═══ ITEMS

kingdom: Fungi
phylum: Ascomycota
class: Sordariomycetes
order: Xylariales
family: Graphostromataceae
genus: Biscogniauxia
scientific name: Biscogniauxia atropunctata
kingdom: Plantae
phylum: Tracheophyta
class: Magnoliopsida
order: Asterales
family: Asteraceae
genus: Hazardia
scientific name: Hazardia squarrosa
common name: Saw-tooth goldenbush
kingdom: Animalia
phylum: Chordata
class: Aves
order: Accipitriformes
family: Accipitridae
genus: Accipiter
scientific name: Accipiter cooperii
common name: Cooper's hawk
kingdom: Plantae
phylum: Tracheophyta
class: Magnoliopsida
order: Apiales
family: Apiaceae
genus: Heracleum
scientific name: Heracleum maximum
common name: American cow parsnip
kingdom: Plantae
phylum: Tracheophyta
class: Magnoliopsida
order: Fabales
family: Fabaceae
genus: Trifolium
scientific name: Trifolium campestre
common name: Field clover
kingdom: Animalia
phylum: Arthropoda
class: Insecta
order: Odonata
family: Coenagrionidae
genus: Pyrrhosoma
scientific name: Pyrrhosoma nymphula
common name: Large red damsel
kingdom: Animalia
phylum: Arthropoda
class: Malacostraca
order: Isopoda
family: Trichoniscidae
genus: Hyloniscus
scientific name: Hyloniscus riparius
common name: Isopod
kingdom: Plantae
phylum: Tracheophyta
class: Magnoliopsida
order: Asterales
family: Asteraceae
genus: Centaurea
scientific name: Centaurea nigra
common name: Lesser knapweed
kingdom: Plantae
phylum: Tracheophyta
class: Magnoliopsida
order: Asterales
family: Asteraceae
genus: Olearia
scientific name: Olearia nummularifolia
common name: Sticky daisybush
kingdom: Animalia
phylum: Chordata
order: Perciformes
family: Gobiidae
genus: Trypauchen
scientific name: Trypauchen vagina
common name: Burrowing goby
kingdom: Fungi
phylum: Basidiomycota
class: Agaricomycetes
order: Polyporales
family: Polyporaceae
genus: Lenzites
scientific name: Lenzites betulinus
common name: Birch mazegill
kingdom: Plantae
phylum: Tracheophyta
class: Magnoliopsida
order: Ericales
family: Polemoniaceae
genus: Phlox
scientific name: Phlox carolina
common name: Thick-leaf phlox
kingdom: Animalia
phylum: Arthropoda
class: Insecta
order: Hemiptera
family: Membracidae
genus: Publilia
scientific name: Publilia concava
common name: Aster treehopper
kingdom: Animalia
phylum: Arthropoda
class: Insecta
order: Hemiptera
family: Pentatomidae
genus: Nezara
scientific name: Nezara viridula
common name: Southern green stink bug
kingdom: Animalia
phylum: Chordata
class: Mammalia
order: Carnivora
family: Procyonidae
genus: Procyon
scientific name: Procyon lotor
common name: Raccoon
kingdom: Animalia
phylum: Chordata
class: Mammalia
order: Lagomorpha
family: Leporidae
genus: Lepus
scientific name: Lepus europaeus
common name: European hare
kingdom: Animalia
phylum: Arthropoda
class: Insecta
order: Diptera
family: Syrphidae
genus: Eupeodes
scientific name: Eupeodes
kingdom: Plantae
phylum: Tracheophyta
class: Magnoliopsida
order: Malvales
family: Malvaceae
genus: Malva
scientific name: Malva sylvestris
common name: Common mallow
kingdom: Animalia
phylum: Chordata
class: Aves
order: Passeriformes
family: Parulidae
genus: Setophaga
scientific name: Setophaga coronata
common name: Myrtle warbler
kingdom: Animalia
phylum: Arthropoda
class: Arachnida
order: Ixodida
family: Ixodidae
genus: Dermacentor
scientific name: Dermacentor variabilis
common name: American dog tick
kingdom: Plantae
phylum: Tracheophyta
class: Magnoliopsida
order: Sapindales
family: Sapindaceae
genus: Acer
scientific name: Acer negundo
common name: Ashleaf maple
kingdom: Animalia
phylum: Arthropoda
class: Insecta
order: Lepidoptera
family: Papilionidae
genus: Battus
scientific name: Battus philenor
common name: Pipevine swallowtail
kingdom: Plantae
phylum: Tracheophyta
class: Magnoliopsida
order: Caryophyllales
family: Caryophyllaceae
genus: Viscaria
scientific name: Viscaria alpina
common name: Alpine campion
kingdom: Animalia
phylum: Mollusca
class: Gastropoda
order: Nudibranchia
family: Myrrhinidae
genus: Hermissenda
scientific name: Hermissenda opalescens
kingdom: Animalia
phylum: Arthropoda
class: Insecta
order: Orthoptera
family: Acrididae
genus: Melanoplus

══════

Can you put each line from the rows above into a JSON list of strings, one string per line and no blank lines?

## [WRITTEN REPLY]
[
  "kingdom: Fungi",
  "phylum: Ascomycota",
  "class: Sordariomycetes",
  "order: Xylariales",
  "family: Graphostromataceae",
  "genus: Biscogniauxia",
  "scientific name: Biscogniauxia atropunctata",
  "kingdom: Plantae",
  "phylum: Tracheophyta",
  "class: Magnoliopsida",
  "order: Asterales",
  "family: Asteraceae",
  "genus: Hazardia",
  "scientific name: Hazardia squarrosa",
  "common name: Saw-tooth goldenbush",
  "kingdom: Animalia",
  "phylum: Chordata",
  "class: Aves",
  "order: Accipitriformes",
  "family: Accipitridae",
  "genus: Accipiter",
  "scientific name: Accipiter cooperii",
  "common name: Cooper's hawk",
  "kingdom: Plantae",
  "phylum: Tracheophyta",
  "class: Magnoliopsida",
  "order: Apiales",
  "family: Apiaceae",
  "genus: Heracleum",
  "scientific name: Heracleum maximum",
  "common name: American cow parsnip",
  "kingdom: Plantae",
  "phylum: Tracheophyta",
  "class: Magnoliopsida",
  "order: Fabales",
  "family: Fabaceae",
  "genus: Trifolium",
  "scientific name: Trifolium campestre",
  "common name: Field clover",
  "kingdom: Animalia",
  "phylum: Arthropoda",
  "class: Insecta",
  "order: Odonata",
  "family: Coenagrionidae",
  "genus: Pyrrhosoma",
  "scientific name: Pyrrhosoma nymphula",
  "common name: Large red damsel",
  "kingdom: Animalia",
  "phylum: Arthropoda",
  "class: Malacostraca",
  "order: Isopoda",
  "family: Trichoniscidae",
  "genus: Hyloniscus",
  "scientific name: Hyloniscus riparius",
  "common name: Isopod",
  "kingdom: Plantae",
  "phylum: Tracheophyta",
  "class: Magnoliopsida",
  "order: Asterales",
  "family: Asteraceae",
  "genus: Centaurea",
  "scientific name: Centaurea nigra",
  "common name: Lesser knapweed",
  "kingdom: Plantae",
  "phylum: Tracheophyta",
  "class: Magnoliopsida",
  "order: Asterales",
  "family: Asteraceae",
  "genus: Olearia",
  "scientific name: Olearia nummularifolia",
  "common name: Sticky daisybush",
  "kingdom: Animalia",
  "phylum: Chordata",
  "order: Perciformes",
  "family: Gobiidae",
  "genus: Trypauchen",
  "scientific name: Trypauchen vagina",
  "common name: Burrowing goby",
  "kingdom: Fungi",
  "phylum: Basidiomycota",
  "class: Agaricomycetes",
  "order: Polyporales",
  "family: Polyporaceae",
  "genus: Lenzites",
  "scientific name: Lenzites betulinus",
  "common name: Birch mazegill",
  "kingdom: Plantae",
  "phylum: Tracheophyta",
  "class: Magnoliopsida",
  "order: Ericales",
  "family: Polemoniaceae",
  "genus: Phlox",
  "scientific name: Phlox carolina",
  "common name: Thick-leaf phlox",
  "kingdom: Animalia",
  "phylum: Arthropoda",
  "class: Insecta",
  "order: Hemiptera",
  "family: Membracidae",
  "genus: Publilia",
  "scientific name: Publilia concava",
  "common name: Aster treehopper",
  "kingdom: Animalia",
  "phylum: Arthropoda",
  "class: Insecta",
  "order: Hemiptera",
  "family: Pentatomidae",
  "genus: Nezara",
  "scientific name: Nezara viridula",
  "common name: Southern green stink bug",
  "kingdom: Animalia",
  "phylum: Chordata",
  "class: Mammalia",
  "order: Carnivora",
  "family: Procyonidae",
  "genus: Procyon",
  "scientific name: Procyon lotor",
  "common name: Raccoon",
  "kingdom: Animalia",
  "phylum: Chordata",
  "class: Mammalia",
  "order: Lagomorpha",
  "family: Leporidae",
  "genus: Lepus",
  "scientific name: Lepus europaeus",
  "common name: European hare",
  "kingdom: Animalia",
  "phylum: Arthropoda",
  "class: Insecta",
  "order: Diptera",
  "family: Syrphidae",
  "genus: Eupeodes",
  "scientific name: Eupeodes",
  "kingdom: Plantae",
  "phylum: Tracheophyta",
  "class: Magnoliopsida",
  "order: Malvales",
  "family: Malvaceae",
  "genus: Malva",
  "scientific name: Malva sylvestris",
  "common name: Common mallow",
  "kingdom: Animalia",
  "phylum: Chordata",
  "class: Aves",
  "order: Passeriformes",
  "family: Parulidae",
  "genus: Setophaga",
  "scientific name: Setophaga coronata",
  "common name: Myrtle warbler",
  "kingdom: Animalia",
  "phylum: Arthropoda",
  "class: Arachnida",
  "order: Ixodida",
  "family: Ixodidae",
  "genus: Dermacentor",
  "scientific name: Dermacentor variabilis",
  "common name: American dog tick",
  "kingdom: Plantae",
  "phylum: Tracheophyta",
  "class: Magnoliopsida",
  "order: Sapindales",
  "family: Sapindaceae",
  "genus: Acer",
  "scientific name: Acer negundo",
  "common name: Ashleaf maple",
  "kingdom: Animalia",
  "phylum: Arthropoda",
  "class: Insecta",
  "order: Lepidoptera",
  "family: Papilionidae",
  "genus: Battus",
  "scientific name: Battus philenor",
  "common name: Pipevine swallowtail",
  "kingdom: Plantae",
  "phylum: Tracheophyta",
  "class: Magnoliopsida",
  "order: Caryophyllales",
  "family: Caryophyllaceae",
  "genus: Viscaria",
  "scientific name: Viscaria alpina",
  "common name: Alpine campion",
  "kingdom: Animalia",
  "phylum: Mollusca",
  "class: Gastropoda",
  "order: Nudibranchia",
  "family: Myrrhinidae",
  "genus: Hermissenda",
  "scientific name: Hermissenda opalescens",
  "kingdom: Animalia",
  "phylum: Arthropoda",
  "class: Insecta",
  "order: Orthoptera",
  "family: Acrididae",
  "genus: Melanoplus"
]